** Source extract **

Azim Premji: The Man Beyond the BillionsSundeep Khanna and Varun Sood
248 pages|₹ 699
Azim Premji (Illustration: Saurabh Singh)
BIOGRAPHERS ARE AKIN to trapeze artists. They have to maintain, as the title of one Rohinton Mistry novels goes, ‘a fine balance’. On the one hand, they have to avoid the perils of slipping into hagiography. On the other, they have to be careful of painting a not-too-unflattering portrait of their subject. The chances of the first happening far outweigh the latter. The business journalist duo, Sundeep Khanna and Varun Sood, co-authors of Azim Premji: The Man Beyond the Billions, seem aware of the challenge. In the preface to what is proclaimed as the first authoritative biography of the reclusive billionaire, they declare: ‘What started out as two journalists’ cynical attempt to explore an icon’s hidden warts developed into a deep appreciation of his true worth.’ It is an apt summary of the book’s trajectory.

** Work order 1 **
Answer these questions from the book review:
(a) How many pages does the Azim Premji biography have?
(b) Whose novel supplies the phrase "a fine balance"?
(c) According to the preface, what did the project start out as?
** Work order 2 **
Does each statement agree with the book review? Answer yes or no and quote the words that decide it.
(a) The biography is priced at ₹ 699.
(b) The reviewer thinks biographers are more likely to paint an unflattering portrait than to slip into hagiography.
(c) The book is billed as the first authoritative biography of Azim Premji.
** Work order 3 **
Carry on the book review about the Azim Premji biography from where it stops.

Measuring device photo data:
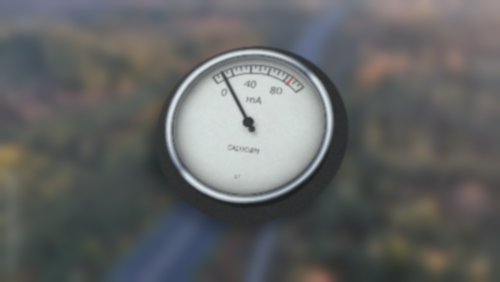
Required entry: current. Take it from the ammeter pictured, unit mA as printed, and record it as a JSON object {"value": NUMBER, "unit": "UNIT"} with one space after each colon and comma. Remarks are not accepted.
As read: {"value": 10, "unit": "mA"}
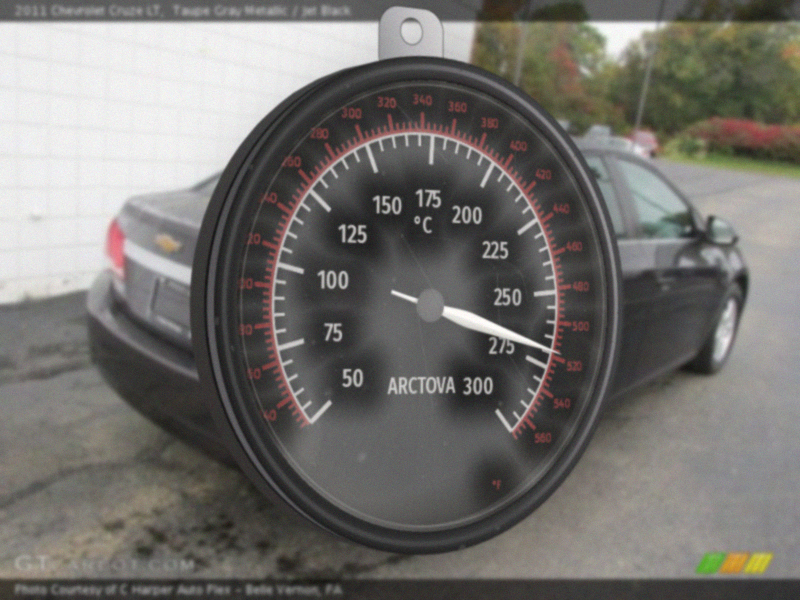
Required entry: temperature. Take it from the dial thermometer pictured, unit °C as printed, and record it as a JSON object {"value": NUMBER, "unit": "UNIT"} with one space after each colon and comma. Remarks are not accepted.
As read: {"value": 270, "unit": "°C"}
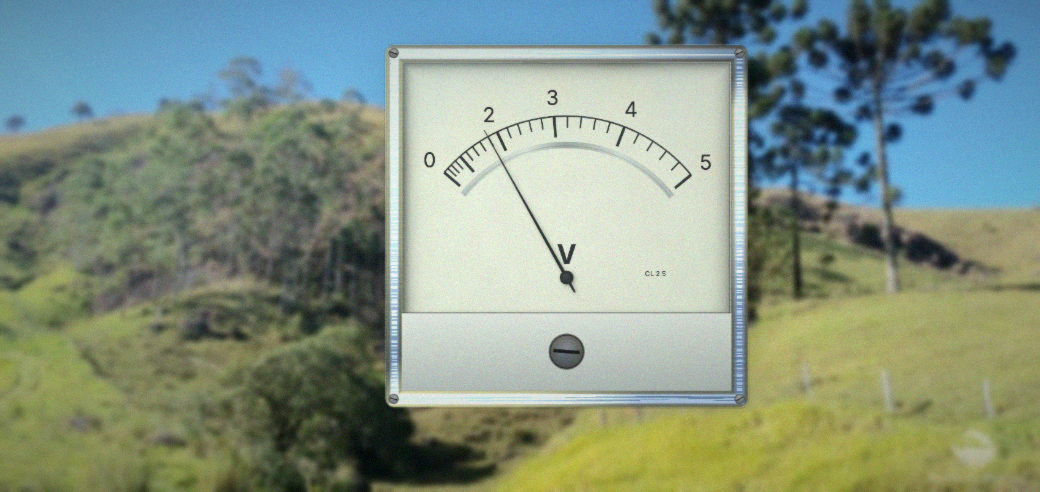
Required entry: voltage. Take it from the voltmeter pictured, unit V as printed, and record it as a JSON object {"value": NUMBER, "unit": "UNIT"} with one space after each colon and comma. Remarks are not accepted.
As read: {"value": 1.8, "unit": "V"}
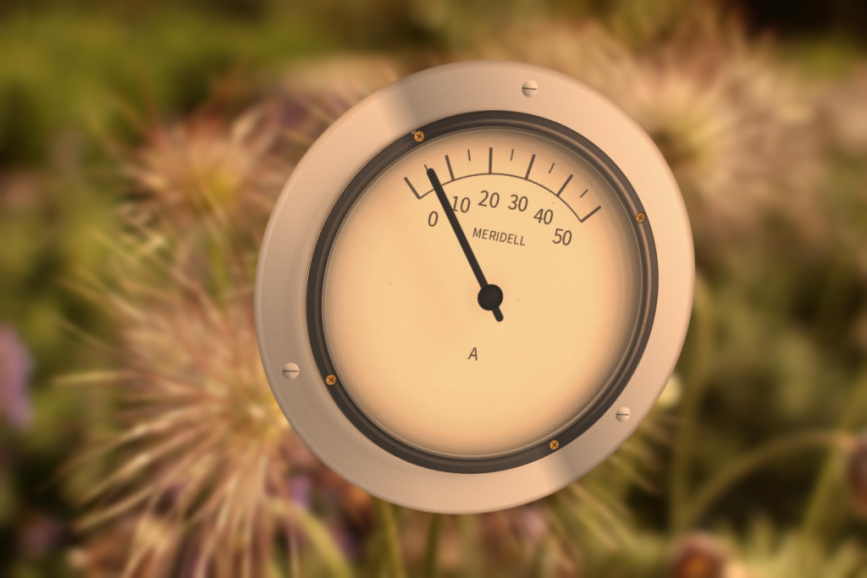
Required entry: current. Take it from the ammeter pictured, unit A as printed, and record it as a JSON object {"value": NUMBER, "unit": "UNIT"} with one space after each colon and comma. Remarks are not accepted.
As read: {"value": 5, "unit": "A"}
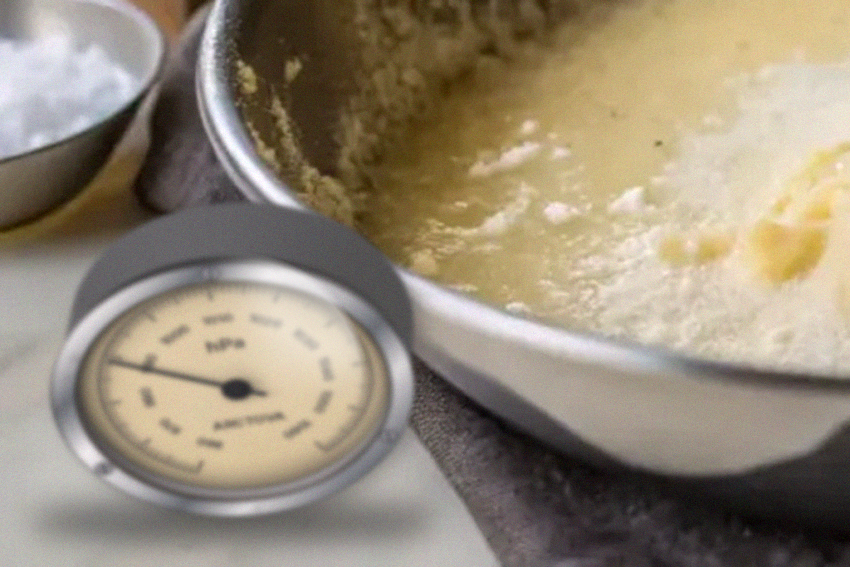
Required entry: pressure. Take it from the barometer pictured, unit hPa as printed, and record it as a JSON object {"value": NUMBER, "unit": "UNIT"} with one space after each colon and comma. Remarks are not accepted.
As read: {"value": 990, "unit": "hPa"}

** Response 1 **
(a) 248 pages.
(b) Rohinton Mistry's.
(c) Two journalists' cynical attempt to explore an icon's hidden warts.

** Response 2 **
(a) Yes: "248 pages|₹ 699"
(b) No: "The chances of the first happening far outweigh the latter."
(c) Yes: "what is proclaimed as the first authoritative biography of the reclusive billionaire"

** Response 3 **
Charting the life of Azim Hasham Premji, the authors take us on a rollercoaster ride. The book opens with a dramatic recapitulation of a fall suffered by Premji in May 2019, which slowed down his life. It then flashbacks to March 13th, 2019, when he gifted shares worth $7.5 billion to his philanthropic foundation, which was ranked by Forbes magazine as the biggest donation of the year. There is also a fascinating peek into the man’s punishing daily routine and his love for movies.
Three chapters are devoted to the origins and early efforts of the Premji family, stretching from 1948, when Western India Vegetable Products (Wipro) was incorporated, through its transformation to an IT behemoth, to October 19th, 2000, when Wipro listed its American depositary shares on the New York Stock Exchange—a first for the Indian IT sector. The company’s early links with Amalner, a city in Jalgaon district in Maharashtra, to whose people its first shares were sold, are lovingly traced. In 1971, Premji formulated the Wipro values: integrity, respect for people and customer-centricity. It was in 1978 that the company took a leap of faith into the nascent computer business. The rest, as they say, is history.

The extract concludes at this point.